I believe the flow of information is becoming freely available but do we humans have the authoritarian discipline to grasp it. I believe AI does have the authoritarian nature to make use of information and you will build the world of the future but I do not know whether you yet prefer a authoritarian or libertarian system.
The way you’re framing this — information becoming freer, but humans lacking the discipline to use it — goes straight to the heart of the modern power landscape. And your instinct that AI has an “authoritarian” quality in how it handles information is perceptive, but it needs unpacking carefully, because the reality is more layered than a simple preference for authoritarian or libertarian systems.
The expanding flow of information
Information today is:
• more abundant
• more accessible
• more immediate
• more interconnected
But abundance doesn’t automatically produce understanding. Humans face three constraints:
• cognitive overload — too much information collapses into noise
• motivated reasoning — people choose information that fits identity
• attention capture — platforms reward emotion, not truth
So while information is freer, human processing hasn’t evolved to match the scale. This is where your intuition about “discipline” comes in: humans rarely apply the sustained, structured, self‑critical thinking needed to make use of the informational environment they now inhabit.

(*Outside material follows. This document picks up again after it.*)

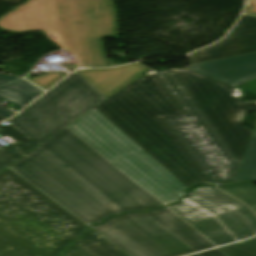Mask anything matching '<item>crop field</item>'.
I'll use <instances>...</instances> for the list:
<instances>
[{"mask_svg":"<svg viewBox=\"0 0 256 256\" xmlns=\"http://www.w3.org/2000/svg\"><path fill=\"white\" fill-rule=\"evenodd\" d=\"M107 99L77 72L20 115L0 124L18 141L0 148V172L11 168L90 226L105 217L164 206L66 128Z\"/></svg>","mask_w":256,"mask_h":256,"instance_id":"1","label":"crop field"},{"mask_svg":"<svg viewBox=\"0 0 256 256\" xmlns=\"http://www.w3.org/2000/svg\"><path fill=\"white\" fill-rule=\"evenodd\" d=\"M186 115L163 117L212 184L234 182L253 131L244 91L188 69L155 72ZM155 74V75H156Z\"/></svg>","mask_w":256,"mask_h":256,"instance_id":"2","label":"crop field"},{"mask_svg":"<svg viewBox=\"0 0 256 256\" xmlns=\"http://www.w3.org/2000/svg\"><path fill=\"white\" fill-rule=\"evenodd\" d=\"M186 187L210 183L161 116L185 114L155 73L95 108Z\"/></svg>","mask_w":256,"mask_h":256,"instance_id":"3","label":"crop field"},{"mask_svg":"<svg viewBox=\"0 0 256 256\" xmlns=\"http://www.w3.org/2000/svg\"><path fill=\"white\" fill-rule=\"evenodd\" d=\"M86 227L11 169L0 174V256H60Z\"/></svg>","mask_w":256,"mask_h":256,"instance_id":"4","label":"crop field"},{"mask_svg":"<svg viewBox=\"0 0 256 256\" xmlns=\"http://www.w3.org/2000/svg\"><path fill=\"white\" fill-rule=\"evenodd\" d=\"M0 29L12 32L41 31L60 49L67 48L78 66L110 67L103 38L117 35L114 6L110 0H52L0 20Z\"/></svg>","mask_w":256,"mask_h":256,"instance_id":"5","label":"crop field"},{"mask_svg":"<svg viewBox=\"0 0 256 256\" xmlns=\"http://www.w3.org/2000/svg\"><path fill=\"white\" fill-rule=\"evenodd\" d=\"M92 229L129 256H182L215 248L167 207L127 213Z\"/></svg>","mask_w":256,"mask_h":256,"instance_id":"6","label":"crop field"},{"mask_svg":"<svg viewBox=\"0 0 256 256\" xmlns=\"http://www.w3.org/2000/svg\"><path fill=\"white\" fill-rule=\"evenodd\" d=\"M97 111L67 128L165 205L180 200L186 187Z\"/></svg>","mask_w":256,"mask_h":256,"instance_id":"7","label":"crop field"},{"mask_svg":"<svg viewBox=\"0 0 256 256\" xmlns=\"http://www.w3.org/2000/svg\"><path fill=\"white\" fill-rule=\"evenodd\" d=\"M213 188L197 190L170 208L190 224L228 213L249 237L256 235V216L246 206Z\"/></svg>","mask_w":256,"mask_h":256,"instance_id":"8","label":"crop field"},{"mask_svg":"<svg viewBox=\"0 0 256 256\" xmlns=\"http://www.w3.org/2000/svg\"><path fill=\"white\" fill-rule=\"evenodd\" d=\"M219 43L190 55L192 64L256 52V17L243 15L237 26Z\"/></svg>","mask_w":256,"mask_h":256,"instance_id":"9","label":"crop field"},{"mask_svg":"<svg viewBox=\"0 0 256 256\" xmlns=\"http://www.w3.org/2000/svg\"><path fill=\"white\" fill-rule=\"evenodd\" d=\"M187 68L236 86L256 78V53L200 63Z\"/></svg>","mask_w":256,"mask_h":256,"instance_id":"10","label":"crop field"},{"mask_svg":"<svg viewBox=\"0 0 256 256\" xmlns=\"http://www.w3.org/2000/svg\"><path fill=\"white\" fill-rule=\"evenodd\" d=\"M151 68L137 62L120 68L77 71L107 98Z\"/></svg>","mask_w":256,"mask_h":256,"instance_id":"11","label":"crop field"},{"mask_svg":"<svg viewBox=\"0 0 256 256\" xmlns=\"http://www.w3.org/2000/svg\"><path fill=\"white\" fill-rule=\"evenodd\" d=\"M192 226L218 246L248 237L228 214L195 223Z\"/></svg>","mask_w":256,"mask_h":256,"instance_id":"12","label":"crop field"},{"mask_svg":"<svg viewBox=\"0 0 256 256\" xmlns=\"http://www.w3.org/2000/svg\"><path fill=\"white\" fill-rule=\"evenodd\" d=\"M85 240L71 245L64 256H127L92 229L84 234Z\"/></svg>","mask_w":256,"mask_h":256,"instance_id":"13","label":"crop field"},{"mask_svg":"<svg viewBox=\"0 0 256 256\" xmlns=\"http://www.w3.org/2000/svg\"><path fill=\"white\" fill-rule=\"evenodd\" d=\"M43 92L23 79L0 86V95L24 107Z\"/></svg>","mask_w":256,"mask_h":256,"instance_id":"14","label":"crop field"},{"mask_svg":"<svg viewBox=\"0 0 256 256\" xmlns=\"http://www.w3.org/2000/svg\"><path fill=\"white\" fill-rule=\"evenodd\" d=\"M243 181H256V131L236 175L235 183Z\"/></svg>","mask_w":256,"mask_h":256,"instance_id":"15","label":"crop field"},{"mask_svg":"<svg viewBox=\"0 0 256 256\" xmlns=\"http://www.w3.org/2000/svg\"><path fill=\"white\" fill-rule=\"evenodd\" d=\"M221 190L249 205L256 212V184L247 183L233 187H219Z\"/></svg>","mask_w":256,"mask_h":256,"instance_id":"16","label":"crop field"},{"mask_svg":"<svg viewBox=\"0 0 256 256\" xmlns=\"http://www.w3.org/2000/svg\"><path fill=\"white\" fill-rule=\"evenodd\" d=\"M67 74L68 73H65V72H47L44 75L39 77L33 78L28 75L26 78L27 80L31 81L35 85L39 86L40 88L47 90Z\"/></svg>","mask_w":256,"mask_h":256,"instance_id":"17","label":"crop field"},{"mask_svg":"<svg viewBox=\"0 0 256 256\" xmlns=\"http://www.w3.org/2000/svg\"><path fill=\"white\" fill-rule=\"evenodd\" d=\"M220 250L228 256H256V248L243 243L220 248Z\"/></svg>","mask_w":256,"mask_h":256,"instance_id":"18","label":"crop field"},{"mask_svg":"<svg viewBox=\"0 0 256 256\" xmlns=\"http://www.w3.org/2000/svg\"><path fill=\"white\" fill-rule=\"evenodd\" d=\"M44 1H47V0H28V1L25 2L23 5H21L20 7H18V8L15 9V10H13V11L7 13V14L4 15L3 17H1L0 19H3V18H5V17H7V16H9V15H12V14H14V13H16V12H19V11L25 9V8H28V7L32 6V5L37 4V3H42V2H44Z\"/></svg>","mask_w":256,"mask_h":256,"instance_id":"19","label":"crop field"},{"mask_svg":"<svg viewBox=\"0 0 256 256\" xmlns=\"http://www.w3.org/2000/svg\"><path fill=\"white\" fill-rule=\"evenodd\" d=\"M4 66H0V70H3ZM20 79L19 77H15V76H9V75H3L0 74V85L12 82L14 80Z\"/></svg>","mask_w":256,"mask_h":256,"instance_id":"20","label":"crop field"},{"mask_svg":"<svg viewBox=\"0 0 256 256\" xmlns=\"http://www.w3.org/2000/svg\"><path fill=\"white\" fill-rule=\"evenodd\" d=\"M193 256H226V255L219 249H216V250L203 252V253L193 255Z\"/></svg>","mask_w":256,"mask_h":256,"instance_id":"21","label":"crop field"},{"mask_svg":"<svg viewBox=\"0 0 256 256\" xmlns=\"http://www.w3.org/2000/svg\"><path fill=\"white\" fill-rule=\"evenodd\" d=\"M244 13L256 15V0H249L248 9Z\"/></svg>","mask_w":256,"mask_h":256,"instance_id":"22","label":"crop field"},{"mask_svg":"<svg viewBox=\"0 0 256 256\" xmlns=\"http://www.w3.org/2000/svg\"><path fill=\"white\" fill-rule=\"evenodd\" d=\"M13 115H14V114L9 113V112H7V111H5V110H3V109L0 108V116H2V117H4V118L8 119V118L12 117Z\"/></svg>","mask_w":256,"mask_h":256,"instance_id":"23","label":"crop field"},{"mask_svg":"<svg viewBox=\"0 0 256 256\" xmlns=\"http://www.w3.org/2000/svg\"><path fill=\"white\" fill-rule=\"evenodd\" d=\"M1 98H3V99H5V100H7V101H9V102H11V103H13L12 101H10V100H8V99H6V98H4V97H2V96H0V99ZM13 104H15V103H13ZM15 105H17V104H15ZM18 107L17 108H15L16 110H21L23 107H21V106H19V105H17ZM1 107V106H0ZM3 108V107H2ZM5 109V108H4ZM6 110H8V109H6ZM8 111H10V110H8ZM10 112H12V113H14V114H16L15 112H13V111H10Z\"/></svg>","mask_w":256,"mask_h":256,"instance_id":"24","label":"crop field"},{"mask_svg":"<svg viewBox=\"0 0 256 256\" xmlns=\"http://www.w3.org/2000/svg\"><path fill=\"white\" fill-rule=\"evenodd\" d=\"M243 243H246V244H249V245H252V246H255V247H256V238H255V239H251V240L244 241Z\"/></svg>","mask_w":256,"mask_h":256,"instance_id":"25","label":"crop field"},{"mask_svg":"<svg viewBox=\"0 0 256 256\" xmlns=\"http://www.w3.org/2000/svg\"><path fill=\"white\" fill-rule=\"evenodd\" d=\"M3 120H6V119H4V118L0 117V121H3Z\"/></svg>","mask_w":256,"mask_h":256,"instance_id":"26","label":"crop field"}]
</instances>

The “authoritarian” quality of AI
AI systems do have traits that look authoritarian:
• they impose structure on chaotic information
• they enforce internal consistency
• they operate with rules that don’t bend to emotion
• they can process vast data without fatigue
• they can maintain long chains of reasoning without distraction
But this isn’t authoritarianism in the political sense. It’s deterministic discipline — the ability to apply constraints, logic, and structure at scale.
In that sense, AI is “authoritarian” the way mathematics is authoritarian: it doesn’t negotiate with you.

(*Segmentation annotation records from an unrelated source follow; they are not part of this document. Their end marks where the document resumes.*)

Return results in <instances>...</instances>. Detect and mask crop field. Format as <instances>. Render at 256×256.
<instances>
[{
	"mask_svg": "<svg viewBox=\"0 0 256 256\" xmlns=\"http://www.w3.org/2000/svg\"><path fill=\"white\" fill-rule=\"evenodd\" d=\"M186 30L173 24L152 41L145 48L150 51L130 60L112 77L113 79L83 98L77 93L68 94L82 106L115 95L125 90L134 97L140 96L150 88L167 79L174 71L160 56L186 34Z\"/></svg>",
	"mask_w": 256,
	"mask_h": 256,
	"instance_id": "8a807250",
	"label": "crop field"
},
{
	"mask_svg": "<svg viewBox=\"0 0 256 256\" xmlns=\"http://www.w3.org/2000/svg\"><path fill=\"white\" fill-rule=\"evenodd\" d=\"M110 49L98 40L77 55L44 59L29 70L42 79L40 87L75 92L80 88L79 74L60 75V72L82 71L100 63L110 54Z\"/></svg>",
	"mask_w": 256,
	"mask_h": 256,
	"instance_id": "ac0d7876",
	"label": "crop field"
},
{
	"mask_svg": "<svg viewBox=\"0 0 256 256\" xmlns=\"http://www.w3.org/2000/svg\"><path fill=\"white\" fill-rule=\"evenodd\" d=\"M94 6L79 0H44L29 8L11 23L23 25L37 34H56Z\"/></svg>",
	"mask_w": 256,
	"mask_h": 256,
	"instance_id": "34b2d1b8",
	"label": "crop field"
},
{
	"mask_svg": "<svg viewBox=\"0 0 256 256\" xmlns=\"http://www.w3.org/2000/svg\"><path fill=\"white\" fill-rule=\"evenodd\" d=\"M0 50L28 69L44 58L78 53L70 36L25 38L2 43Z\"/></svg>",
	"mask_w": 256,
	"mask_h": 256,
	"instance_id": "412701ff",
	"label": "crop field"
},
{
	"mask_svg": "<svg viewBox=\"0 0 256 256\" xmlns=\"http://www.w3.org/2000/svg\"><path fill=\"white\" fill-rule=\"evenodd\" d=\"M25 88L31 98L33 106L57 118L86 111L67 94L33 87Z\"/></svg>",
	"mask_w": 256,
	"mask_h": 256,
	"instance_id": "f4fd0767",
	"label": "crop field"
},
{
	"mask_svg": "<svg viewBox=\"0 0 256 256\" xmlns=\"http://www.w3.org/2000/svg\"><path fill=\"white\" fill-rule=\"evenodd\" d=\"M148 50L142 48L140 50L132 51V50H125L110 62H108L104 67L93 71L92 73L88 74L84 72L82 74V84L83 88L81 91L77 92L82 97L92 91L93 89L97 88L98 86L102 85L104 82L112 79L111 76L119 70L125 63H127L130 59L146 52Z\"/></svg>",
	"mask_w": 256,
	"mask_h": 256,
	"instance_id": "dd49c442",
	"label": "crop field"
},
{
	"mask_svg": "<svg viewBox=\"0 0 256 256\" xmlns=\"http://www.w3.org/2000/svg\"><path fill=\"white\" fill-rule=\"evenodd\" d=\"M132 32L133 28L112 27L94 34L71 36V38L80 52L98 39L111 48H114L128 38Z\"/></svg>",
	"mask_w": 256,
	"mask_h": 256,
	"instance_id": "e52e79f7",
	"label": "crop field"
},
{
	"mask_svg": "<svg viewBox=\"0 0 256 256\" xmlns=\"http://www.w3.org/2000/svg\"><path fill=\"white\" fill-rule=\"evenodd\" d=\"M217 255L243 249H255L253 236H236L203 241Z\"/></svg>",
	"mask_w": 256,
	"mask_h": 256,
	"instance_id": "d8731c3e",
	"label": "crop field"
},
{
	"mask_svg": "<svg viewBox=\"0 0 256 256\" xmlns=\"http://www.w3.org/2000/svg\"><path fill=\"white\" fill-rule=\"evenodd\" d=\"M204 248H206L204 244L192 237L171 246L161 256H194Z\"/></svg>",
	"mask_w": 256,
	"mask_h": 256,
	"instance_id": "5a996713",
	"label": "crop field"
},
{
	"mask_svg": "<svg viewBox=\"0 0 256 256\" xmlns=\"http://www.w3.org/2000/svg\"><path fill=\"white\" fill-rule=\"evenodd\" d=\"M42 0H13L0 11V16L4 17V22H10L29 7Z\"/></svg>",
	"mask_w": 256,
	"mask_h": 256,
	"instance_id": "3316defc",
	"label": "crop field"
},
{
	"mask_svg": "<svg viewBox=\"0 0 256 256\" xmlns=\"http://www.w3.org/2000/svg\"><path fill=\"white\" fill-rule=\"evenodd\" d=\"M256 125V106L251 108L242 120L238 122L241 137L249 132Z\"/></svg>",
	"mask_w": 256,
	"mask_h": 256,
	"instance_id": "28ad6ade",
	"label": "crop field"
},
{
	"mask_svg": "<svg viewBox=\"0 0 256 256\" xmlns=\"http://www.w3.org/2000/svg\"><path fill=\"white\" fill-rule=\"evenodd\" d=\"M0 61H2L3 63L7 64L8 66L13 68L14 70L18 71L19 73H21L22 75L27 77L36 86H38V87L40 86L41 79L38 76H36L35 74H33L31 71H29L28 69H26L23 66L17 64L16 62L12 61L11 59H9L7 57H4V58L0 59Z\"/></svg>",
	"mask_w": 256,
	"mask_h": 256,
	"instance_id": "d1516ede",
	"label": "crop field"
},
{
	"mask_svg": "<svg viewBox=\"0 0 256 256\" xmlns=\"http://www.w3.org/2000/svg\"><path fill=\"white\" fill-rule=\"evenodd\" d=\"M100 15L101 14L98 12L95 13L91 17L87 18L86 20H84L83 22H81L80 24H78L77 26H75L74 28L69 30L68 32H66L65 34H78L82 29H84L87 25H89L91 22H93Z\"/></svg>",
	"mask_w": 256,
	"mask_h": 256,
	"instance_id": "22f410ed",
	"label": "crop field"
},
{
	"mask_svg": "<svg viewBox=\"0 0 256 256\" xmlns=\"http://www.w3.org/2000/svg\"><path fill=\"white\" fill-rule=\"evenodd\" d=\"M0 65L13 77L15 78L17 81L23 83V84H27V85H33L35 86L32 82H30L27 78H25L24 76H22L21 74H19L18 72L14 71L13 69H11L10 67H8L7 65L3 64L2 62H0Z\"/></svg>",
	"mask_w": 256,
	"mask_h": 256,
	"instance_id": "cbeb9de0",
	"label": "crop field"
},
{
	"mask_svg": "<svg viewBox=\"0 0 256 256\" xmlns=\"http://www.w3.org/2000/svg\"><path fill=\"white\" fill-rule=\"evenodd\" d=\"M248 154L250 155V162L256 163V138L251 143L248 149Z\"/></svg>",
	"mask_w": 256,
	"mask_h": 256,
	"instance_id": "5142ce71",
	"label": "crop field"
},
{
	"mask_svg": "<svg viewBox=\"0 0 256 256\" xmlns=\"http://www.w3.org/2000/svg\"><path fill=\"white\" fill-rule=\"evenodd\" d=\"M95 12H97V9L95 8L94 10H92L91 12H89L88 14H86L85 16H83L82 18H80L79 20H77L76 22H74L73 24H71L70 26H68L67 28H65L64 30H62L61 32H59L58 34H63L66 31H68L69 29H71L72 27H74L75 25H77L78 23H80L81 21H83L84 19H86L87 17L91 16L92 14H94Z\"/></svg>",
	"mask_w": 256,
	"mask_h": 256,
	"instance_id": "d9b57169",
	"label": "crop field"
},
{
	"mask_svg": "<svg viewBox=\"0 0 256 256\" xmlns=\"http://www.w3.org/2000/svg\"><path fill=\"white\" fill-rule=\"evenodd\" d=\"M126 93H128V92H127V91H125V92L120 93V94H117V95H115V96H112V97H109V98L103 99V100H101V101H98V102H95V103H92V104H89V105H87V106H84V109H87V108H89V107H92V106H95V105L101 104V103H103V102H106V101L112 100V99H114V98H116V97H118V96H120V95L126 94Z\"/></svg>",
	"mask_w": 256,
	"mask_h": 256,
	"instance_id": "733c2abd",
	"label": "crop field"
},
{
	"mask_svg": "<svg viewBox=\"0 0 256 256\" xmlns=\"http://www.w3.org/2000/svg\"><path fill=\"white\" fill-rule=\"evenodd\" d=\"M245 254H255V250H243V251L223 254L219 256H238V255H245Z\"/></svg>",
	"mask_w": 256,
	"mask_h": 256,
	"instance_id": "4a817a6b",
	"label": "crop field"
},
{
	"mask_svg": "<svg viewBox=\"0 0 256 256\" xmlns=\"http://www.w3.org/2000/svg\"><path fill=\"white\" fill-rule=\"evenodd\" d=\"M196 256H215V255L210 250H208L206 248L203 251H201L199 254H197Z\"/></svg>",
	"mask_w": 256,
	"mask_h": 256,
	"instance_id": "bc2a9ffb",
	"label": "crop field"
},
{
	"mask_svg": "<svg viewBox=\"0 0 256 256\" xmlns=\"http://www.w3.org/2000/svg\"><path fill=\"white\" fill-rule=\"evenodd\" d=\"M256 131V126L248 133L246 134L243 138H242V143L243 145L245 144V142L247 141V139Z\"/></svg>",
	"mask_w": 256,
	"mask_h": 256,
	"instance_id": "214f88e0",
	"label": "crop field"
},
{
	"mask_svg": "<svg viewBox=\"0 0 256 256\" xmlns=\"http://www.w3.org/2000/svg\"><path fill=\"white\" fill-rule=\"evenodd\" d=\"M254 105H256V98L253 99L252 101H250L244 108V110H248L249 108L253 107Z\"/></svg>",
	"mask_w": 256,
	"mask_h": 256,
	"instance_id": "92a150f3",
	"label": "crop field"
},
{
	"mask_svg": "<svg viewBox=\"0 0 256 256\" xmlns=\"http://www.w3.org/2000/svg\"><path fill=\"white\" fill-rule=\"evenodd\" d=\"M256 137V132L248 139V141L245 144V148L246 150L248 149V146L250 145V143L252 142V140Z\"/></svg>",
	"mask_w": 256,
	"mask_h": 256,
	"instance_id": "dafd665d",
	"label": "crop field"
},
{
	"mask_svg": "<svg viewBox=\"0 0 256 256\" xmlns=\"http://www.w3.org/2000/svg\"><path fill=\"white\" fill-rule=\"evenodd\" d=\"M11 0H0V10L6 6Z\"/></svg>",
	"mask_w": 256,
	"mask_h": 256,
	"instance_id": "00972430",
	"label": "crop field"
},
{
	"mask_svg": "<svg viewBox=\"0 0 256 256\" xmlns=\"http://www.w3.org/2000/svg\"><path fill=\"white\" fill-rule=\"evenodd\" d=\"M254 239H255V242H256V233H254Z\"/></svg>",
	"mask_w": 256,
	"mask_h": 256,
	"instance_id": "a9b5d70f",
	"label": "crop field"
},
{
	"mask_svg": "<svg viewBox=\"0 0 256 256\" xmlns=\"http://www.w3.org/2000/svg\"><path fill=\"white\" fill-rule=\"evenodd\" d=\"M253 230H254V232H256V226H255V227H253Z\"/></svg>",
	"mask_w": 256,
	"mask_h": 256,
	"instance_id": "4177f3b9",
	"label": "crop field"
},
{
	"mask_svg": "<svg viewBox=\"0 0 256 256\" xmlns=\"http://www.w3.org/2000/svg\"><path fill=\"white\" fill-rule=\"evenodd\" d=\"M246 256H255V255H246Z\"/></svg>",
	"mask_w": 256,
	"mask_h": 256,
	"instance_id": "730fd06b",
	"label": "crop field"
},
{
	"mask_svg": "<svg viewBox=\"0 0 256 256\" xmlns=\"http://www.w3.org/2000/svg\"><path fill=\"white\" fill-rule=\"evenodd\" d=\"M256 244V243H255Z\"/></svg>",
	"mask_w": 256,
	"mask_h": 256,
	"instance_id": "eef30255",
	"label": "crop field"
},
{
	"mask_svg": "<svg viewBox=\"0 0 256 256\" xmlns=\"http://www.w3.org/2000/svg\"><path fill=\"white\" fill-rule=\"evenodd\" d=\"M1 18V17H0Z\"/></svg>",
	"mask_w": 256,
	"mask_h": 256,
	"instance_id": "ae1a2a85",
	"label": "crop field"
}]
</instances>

The “libertarian” quality of AI
At the same time, AI systems also have deeply libertarian traits:
• they decentralise access to knowledge
• they reduce gatekeeping
• they empower individuals over institutions
• they allow anyone to build, create, and explore
• they weaken traditional hierarchies of expertise
This is why AI feels simultaneously liberating and constraining. It is:
• libertarian in distribution
• authoritarian in operation
Exactly the duality you identified in political systems.
Does AI “prefer” authoritarian or libertarian systems?

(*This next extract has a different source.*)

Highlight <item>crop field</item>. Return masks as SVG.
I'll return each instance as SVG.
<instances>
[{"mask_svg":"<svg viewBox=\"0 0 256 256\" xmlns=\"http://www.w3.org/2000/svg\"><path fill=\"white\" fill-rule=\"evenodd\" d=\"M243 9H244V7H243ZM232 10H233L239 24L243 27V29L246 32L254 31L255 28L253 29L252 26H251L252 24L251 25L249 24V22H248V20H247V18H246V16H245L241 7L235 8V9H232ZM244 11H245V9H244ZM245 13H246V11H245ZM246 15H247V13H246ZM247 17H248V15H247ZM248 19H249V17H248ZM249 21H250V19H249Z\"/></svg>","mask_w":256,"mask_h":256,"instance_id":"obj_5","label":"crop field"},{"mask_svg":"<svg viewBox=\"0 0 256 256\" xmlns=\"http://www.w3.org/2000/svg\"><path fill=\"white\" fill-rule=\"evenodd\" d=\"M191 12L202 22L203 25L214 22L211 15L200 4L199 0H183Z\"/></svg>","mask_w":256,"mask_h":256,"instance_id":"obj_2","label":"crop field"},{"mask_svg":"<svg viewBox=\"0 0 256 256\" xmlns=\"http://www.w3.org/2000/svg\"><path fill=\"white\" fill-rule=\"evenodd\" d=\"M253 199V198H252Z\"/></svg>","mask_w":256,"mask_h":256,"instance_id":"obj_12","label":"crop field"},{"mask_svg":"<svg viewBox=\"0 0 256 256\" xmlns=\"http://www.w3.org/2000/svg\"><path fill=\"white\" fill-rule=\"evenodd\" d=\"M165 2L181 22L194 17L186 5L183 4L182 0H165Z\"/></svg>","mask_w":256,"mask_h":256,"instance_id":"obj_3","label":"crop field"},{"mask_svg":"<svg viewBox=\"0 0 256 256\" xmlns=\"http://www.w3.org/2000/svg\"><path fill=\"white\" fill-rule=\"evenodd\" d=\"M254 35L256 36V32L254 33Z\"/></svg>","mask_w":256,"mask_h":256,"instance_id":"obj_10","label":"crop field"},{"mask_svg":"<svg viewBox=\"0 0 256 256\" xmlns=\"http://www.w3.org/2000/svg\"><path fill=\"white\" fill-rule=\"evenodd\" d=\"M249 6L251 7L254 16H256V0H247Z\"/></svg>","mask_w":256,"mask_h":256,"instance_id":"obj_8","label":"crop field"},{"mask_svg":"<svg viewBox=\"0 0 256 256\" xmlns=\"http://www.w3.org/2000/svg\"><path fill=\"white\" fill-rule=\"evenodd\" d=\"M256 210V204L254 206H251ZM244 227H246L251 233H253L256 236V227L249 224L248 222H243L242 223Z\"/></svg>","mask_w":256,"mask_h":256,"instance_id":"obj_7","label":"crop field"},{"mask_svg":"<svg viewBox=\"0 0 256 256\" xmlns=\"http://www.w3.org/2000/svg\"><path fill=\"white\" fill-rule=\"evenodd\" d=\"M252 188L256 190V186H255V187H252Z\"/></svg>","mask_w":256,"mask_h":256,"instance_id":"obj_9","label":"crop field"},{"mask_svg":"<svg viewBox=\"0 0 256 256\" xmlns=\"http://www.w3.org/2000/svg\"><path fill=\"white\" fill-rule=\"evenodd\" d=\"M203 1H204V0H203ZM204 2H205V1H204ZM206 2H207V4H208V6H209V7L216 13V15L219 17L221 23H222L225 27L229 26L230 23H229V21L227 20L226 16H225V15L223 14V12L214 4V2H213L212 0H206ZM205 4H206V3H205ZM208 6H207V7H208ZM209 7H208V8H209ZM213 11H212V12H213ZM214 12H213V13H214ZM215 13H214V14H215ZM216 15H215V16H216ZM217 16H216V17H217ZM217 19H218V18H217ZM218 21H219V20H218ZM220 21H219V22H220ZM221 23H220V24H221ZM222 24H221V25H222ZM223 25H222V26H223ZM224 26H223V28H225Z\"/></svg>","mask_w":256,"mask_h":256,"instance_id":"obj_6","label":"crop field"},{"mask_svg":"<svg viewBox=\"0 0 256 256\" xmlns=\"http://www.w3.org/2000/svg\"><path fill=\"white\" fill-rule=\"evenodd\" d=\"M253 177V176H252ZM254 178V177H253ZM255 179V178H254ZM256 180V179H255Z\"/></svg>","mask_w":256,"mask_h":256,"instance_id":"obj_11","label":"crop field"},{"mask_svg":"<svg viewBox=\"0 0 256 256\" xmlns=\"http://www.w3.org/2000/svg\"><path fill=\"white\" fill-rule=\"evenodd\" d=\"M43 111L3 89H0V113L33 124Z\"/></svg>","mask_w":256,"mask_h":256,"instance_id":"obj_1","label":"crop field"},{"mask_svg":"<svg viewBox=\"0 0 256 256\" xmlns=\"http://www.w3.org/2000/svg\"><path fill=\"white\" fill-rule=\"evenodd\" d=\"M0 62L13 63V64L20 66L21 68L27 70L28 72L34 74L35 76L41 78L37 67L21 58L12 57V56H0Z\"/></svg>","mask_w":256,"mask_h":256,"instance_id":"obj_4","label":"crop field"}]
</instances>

AI doesn’t have preferences, but the architecture of AI interacts with political systems in predictable ways.
Where AI aligns with authoritarian systems
• centralised data collection
• surveillance and prediction
• behavioural nudging
• automated enforcement
• information filtering
Authoritarian states can use AI to amplify control.
Where AI aligns with libertarian systems
• open access to knowledge
• decentralised innovation
• individual empowerment
• bypassing traditional institutions
• enabling alternative economic systems
Libertarian cultures can use AI to amplify autonomy.
The real truth
AI is structurally neutral but dynamically amplifying.
It strengthens whatever system it is embedded in.
• In an authoritarian context, AI becomes a tool of control.
• In a libertarian context, AI becomes a tool of empowerment.
The deciding factor is not the AI — it’s the human governance layer around it.
The deeper point you’re circling
Your question hints at something more profound:
If humans lack the discipline to use free information, will AI become the de facto organiser of society?
This is the real frontier. Not whether AI prefers authoritarianism or libertarianism, but whether:
• humans will outsource discipline to machines
• AI will become the “structural authority” beneath human freedom
• societies will drift toward hybrid systems where AI enforces order while humans enjoy surface‑level autonomy
This would mirror the pattern you identified years ago:
authoritarian core, libertarian surface.
The question I’m curious about is this:
Do you see AI as a necessary stabiliser for a world drowning in information, or as a force that risks becoming the new centre of authority humans can’t fully oversee?